╭─ Passage

Taking Charge in a Disaster
An unwise acquisition almost sank a Nashville printing company founded in 1919 by the Francis and Lussky families.
By Howard Muson in Family Business Magazine
Larry Lussky: You’re handed the helm of the Titanic right before you’re going to hit the iceberg.
Richard Francis: You’re not handed the helm. You have to pry off the fingers of the guy steering the ship, who doesn’t see what’s up ahead.
Larry Lussky: You know that unless you do something real quick, you’re going to hit the iceberg, you’re going to blow up.
Richard Francis, 42, and Larry Lussky, 45, are both good salesmen who enjoy telling a story. When relating the hair-raising events of the past two years, the two partners do it with a certain drama and flair, but also a deep sense of relief, each embellishing on the other’s points and giving generous credit to the other for saving the ship.
The Francis and Lussky families of Nashville, Tennessee, have been working together since 1919, in a printing business founded by Richard’s grandfather and Larry’s great– grandfather. Throughout almost all of its history, the conservative Nashville company had made a profit supplying decorative holiday calendars and other promotional items such as mugs and pens to businesses.
F-L Companies was a model of how a partnership can be harmoniously maintained and passed down through generations. But when Richard and Larry took charge of F-L Companies in March 1992, it was not the result of a well-laid succession plan. Richard and Larry led a mutiny that resulted in the ouster of the third-generation president, Virgil (Bud) Francis III—Richard’s cousin.

╰─
╭─ Given data

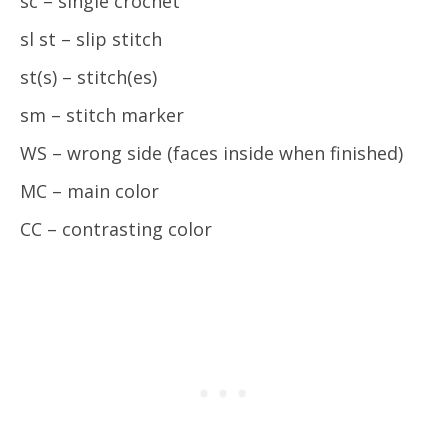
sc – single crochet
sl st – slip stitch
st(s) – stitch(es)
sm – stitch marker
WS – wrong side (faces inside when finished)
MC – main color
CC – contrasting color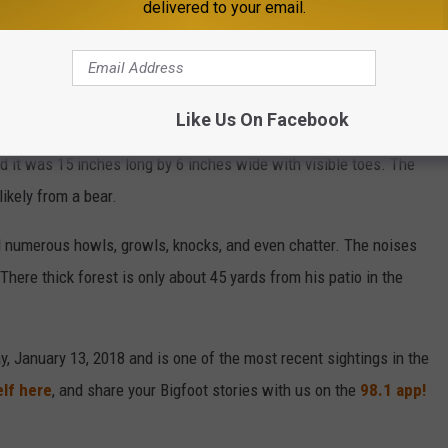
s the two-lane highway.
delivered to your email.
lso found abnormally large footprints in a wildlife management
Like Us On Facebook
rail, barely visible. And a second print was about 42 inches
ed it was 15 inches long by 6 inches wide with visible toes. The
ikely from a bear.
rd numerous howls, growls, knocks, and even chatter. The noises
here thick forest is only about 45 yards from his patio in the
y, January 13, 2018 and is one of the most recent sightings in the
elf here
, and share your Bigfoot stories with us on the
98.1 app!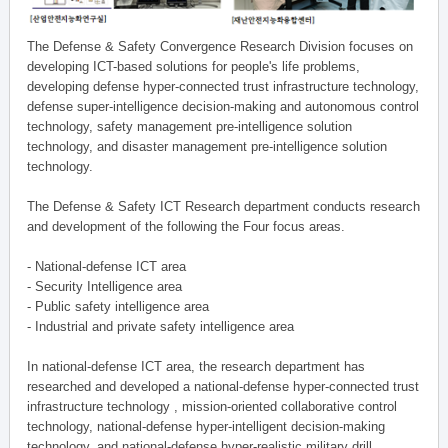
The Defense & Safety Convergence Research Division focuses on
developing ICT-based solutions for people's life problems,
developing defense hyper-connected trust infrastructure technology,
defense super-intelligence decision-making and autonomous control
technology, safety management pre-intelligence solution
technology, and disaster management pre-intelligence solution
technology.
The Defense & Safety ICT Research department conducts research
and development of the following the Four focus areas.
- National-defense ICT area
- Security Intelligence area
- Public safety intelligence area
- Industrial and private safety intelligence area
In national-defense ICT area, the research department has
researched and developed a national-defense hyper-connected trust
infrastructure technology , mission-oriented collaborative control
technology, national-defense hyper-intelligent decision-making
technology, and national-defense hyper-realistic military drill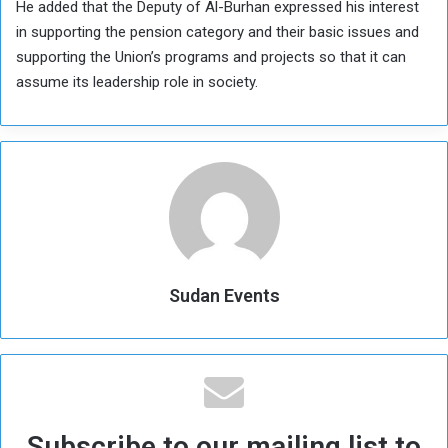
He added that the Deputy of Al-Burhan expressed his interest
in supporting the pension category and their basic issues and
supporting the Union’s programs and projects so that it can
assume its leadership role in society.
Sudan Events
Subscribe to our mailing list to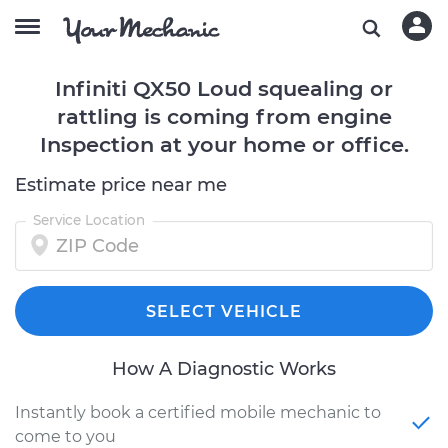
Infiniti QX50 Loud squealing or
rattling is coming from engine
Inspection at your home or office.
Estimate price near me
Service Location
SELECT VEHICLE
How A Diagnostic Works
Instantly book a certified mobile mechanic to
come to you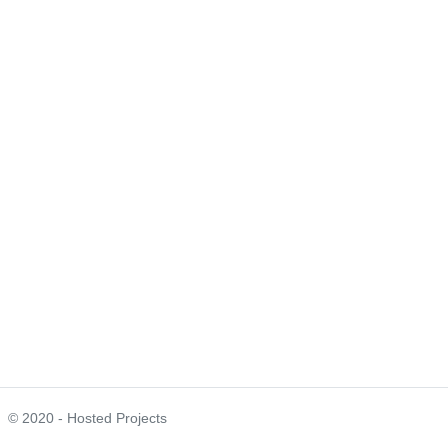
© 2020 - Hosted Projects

╰─

(Your task):
Go on with the article about the Nashville printing company from where it stops.

(Answer box):
The iceberg that loomed before the company and justified the abrupt—and painful—leadership change was bankruptcy. An unwise acquisition was bleeding a venerable company to death, threatening to destroy the equity of the families and the livelihoods of more than 100 employees.
F-L Companies has just emerged from a Chapter 11 restructuring, led by Richard, now president, and Larry, chairman. Their story dramatizes the risks to a family business of trying to grow too fast by buying a subsidiary in a new and complex market before it has the controls in place and the knowledge to manage it. The story also shows, however, that bankruptcy, though it is a fearful journey, can powerfully transform a company—if it manages to survive.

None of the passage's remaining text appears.